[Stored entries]
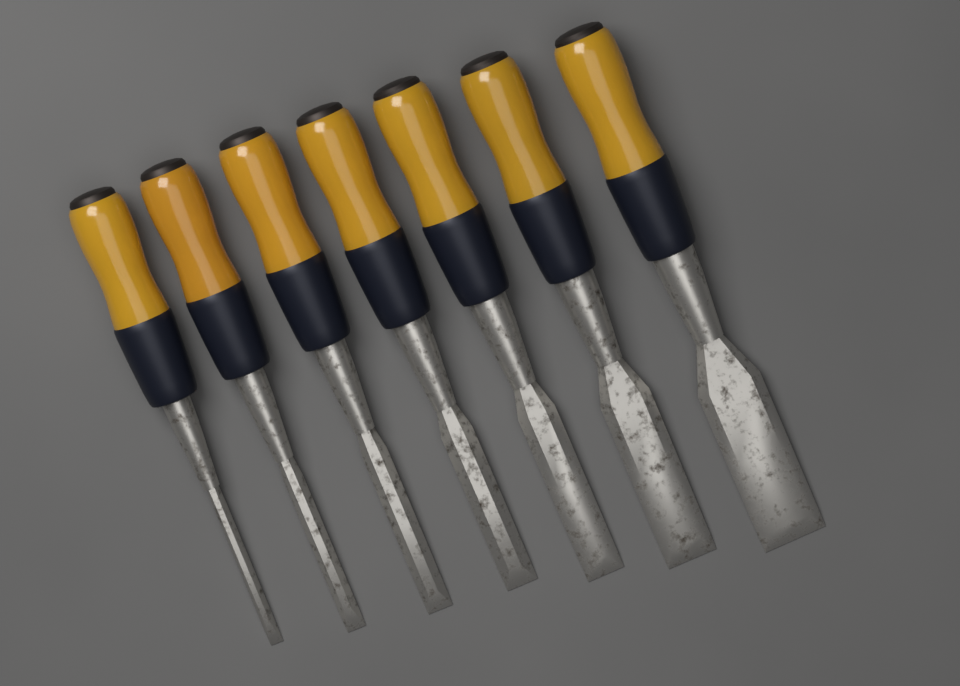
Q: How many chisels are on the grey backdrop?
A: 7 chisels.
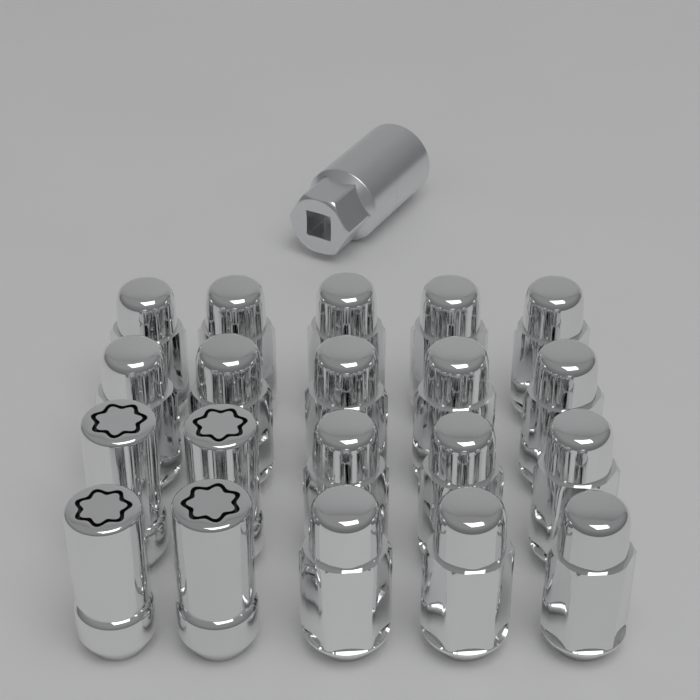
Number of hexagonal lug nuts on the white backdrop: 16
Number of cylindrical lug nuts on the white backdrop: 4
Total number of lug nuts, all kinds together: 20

What the task asks. Update the records by replacing "backdrop" with "background" wherever it appears, and leave everything else unchanged. Omit the pictures from your answer.

Output of the exercise.
Q: How many chisels are on the grey background?
A: 7 chisels.
Number of hexagonal lug nuts on the white background: 16
Number of cylindrical lug nuts on the white background: 4
Total number of lug nuts, all kinds together: 20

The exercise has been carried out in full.